Диаметрально различно было наше восприятие событий: одни пережили катастрофу национального бесчестия уже в 1933 году, другие — в июне 1934 года, третьи — в!938-м, во время еврейских погромов, иные — в 1942-м, когда поражение стало вероятным, или в 1943-м, когда сомнений в нем уже не было, а некоторые лишь в 1945-м, когда оно и в самом деле последовало. Для первых 1945 год был годом освобождения и новых возможностей, для других это были самые трудные дни, потому что пришел конец мнимо национальной империи.
Некоторые, увидев истоки беды, сделали самые радикальные выводы. Они уже в 1933 году желали вмешательства западных держав: коль скоро двери немецкой тюрьмы захлопнулись, освобождение может прийти только извне. Будущее немецкой души связывалось с этим освобождением. Чтобы немецкая суть не была уничтожена полностью, братским государствам западной ориентации следовало в общеевропейских интересах осуществить это освобождение как можно скорее. Такого освобождения не произошло, путь продлился до 1945 года, до полнейшего истощения всех наших физических и нравственных сил.
Но это отнюдь не наше общее мнение. Кроме тех, кто видел или все еще видит в национал-социализме золотой век, существовали противники национал-социализма, которые были все же убеждены, что победа гитлеровской Германии не приведет к уничтожению немецкой сути. Наоборот, в такой победе они видели задатки великого будущего Германии, полагая, что победоносная Германия избавится от этой партии, будь то сразу. же или со смертью Гитлера. Они не верили старой идее, что всякая государственная власть может держаться лишь на тех силах, которые ее основали, не верили, что по самой природе вещей террор именно после победы наберет силу, что после победы и роспуска армии Германию, как народ рабов, возьмет за горло СС, чтобы вершить унылое, разрушительное, убивающее свободу господство, при котором все немецкое задохнется.
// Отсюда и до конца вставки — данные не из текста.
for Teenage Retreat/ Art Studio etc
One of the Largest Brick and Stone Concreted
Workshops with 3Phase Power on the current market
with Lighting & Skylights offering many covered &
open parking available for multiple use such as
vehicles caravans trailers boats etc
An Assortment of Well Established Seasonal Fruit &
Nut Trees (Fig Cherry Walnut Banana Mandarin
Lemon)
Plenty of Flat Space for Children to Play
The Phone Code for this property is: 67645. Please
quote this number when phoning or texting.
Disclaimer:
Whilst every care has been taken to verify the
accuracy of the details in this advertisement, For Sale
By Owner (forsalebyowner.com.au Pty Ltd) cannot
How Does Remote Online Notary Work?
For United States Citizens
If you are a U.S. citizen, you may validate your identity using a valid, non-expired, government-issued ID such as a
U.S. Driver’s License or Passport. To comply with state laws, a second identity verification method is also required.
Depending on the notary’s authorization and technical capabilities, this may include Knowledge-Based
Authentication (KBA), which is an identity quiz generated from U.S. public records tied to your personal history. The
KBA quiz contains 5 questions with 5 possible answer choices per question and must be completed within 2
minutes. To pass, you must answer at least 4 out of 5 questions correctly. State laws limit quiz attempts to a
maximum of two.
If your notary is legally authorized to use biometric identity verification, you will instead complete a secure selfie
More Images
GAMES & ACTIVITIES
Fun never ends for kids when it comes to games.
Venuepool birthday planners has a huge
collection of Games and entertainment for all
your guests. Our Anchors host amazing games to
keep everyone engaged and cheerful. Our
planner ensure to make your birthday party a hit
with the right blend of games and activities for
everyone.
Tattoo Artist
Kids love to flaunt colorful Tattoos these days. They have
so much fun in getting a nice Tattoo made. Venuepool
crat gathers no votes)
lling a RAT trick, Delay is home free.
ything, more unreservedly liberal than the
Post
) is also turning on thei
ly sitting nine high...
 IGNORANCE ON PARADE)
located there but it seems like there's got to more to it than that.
В отдельных своих проявлениях нынешняя беда чрезвычайно разнообразна. У каждого, конечно, свои заботы, свои чувствительные ограничения, свои физические страдания, но очень большая разница, есть ли еще у человека жилье и домашняя утварь или его дом разбомбили; страдал ли он и терпел потери, сражаясь на фронте или сидя дома или в концлагере; принадлежал ли он к преследуемым гестапо или к пользовавшимся, хоть и со страхом, благами при нацистском режиме. Почти каждый терял друзей и родных, но как он терял их, в бою на фронте, во время бомбежки, в концлагере или при массовых убийствах, которые совершал режим, — это имеет следствием очень различные внутренние позиции. У беды много разновидностей. Большинство по-настоящему чувствует только свою собственную. Каждый склонен считать утраты и страдания жертвой, но за что была принесена жертва, толкуется до такой степени по-разному, что именно это и разъединяет людей.
Огромно различие, вызванное потерей веры. Только церковная или трансцендентно обоснованная философская вера может выдержать все эти катастрофы. То, что имело вес в мире, пришло в негодность. Верующий националист может лишь мыслями, которые еще абсурднее, чем мысли того времени, когда он господствовал, гоняться за своими рассыпавшимися мечтами. Националист стоит в растерянности между очевидной для него порочностью национал-социализма и реальностью положения Германии.
Все эти различия постоянно приводят к разрыву между нами, немцами, тем более что наша жизнь лишена общей этическо-политической основы. У нас есть лишь призраки действительно общей политической почвы, стоя на которой мы могли бы сохранять солидарность даже при самых горячих спорах. Нам очень не хватает способности говорить друг с другом и слушать друг друга.
Хуже того, многие люди не хотят по-настоящему думать. Они ищут только лозунгов и повиновения. Они не спрашивают, а если отвечают, то разве что повторением заученных фраз. Они умеют только повиноваться, не проверять, не понимать, и поэтому их нельзя убедить. Как говорить с людьми, которые отстраняются там, где надо проверять и думать и где люди идут к своей самостоятельности через понимание и убеждение!
Германия сможет прийти в себя, если мы, немцы, через общение пробьемся друг к другу. Если мы научимся действительно говорить друг с другом, то только при сознании, что мы очень различны.
Единство через принуждение ничего не стоит, оно, как призрак, рассыпается при катастрофе.
Единодушие через разговор друг с другом и понимание ведет к прочному объединению.
Когда мы будем говорить о типичном, никто не должен относить себя к той или иной категории. Кто все примет на свой счет, тот пусть сам за это и отвечает.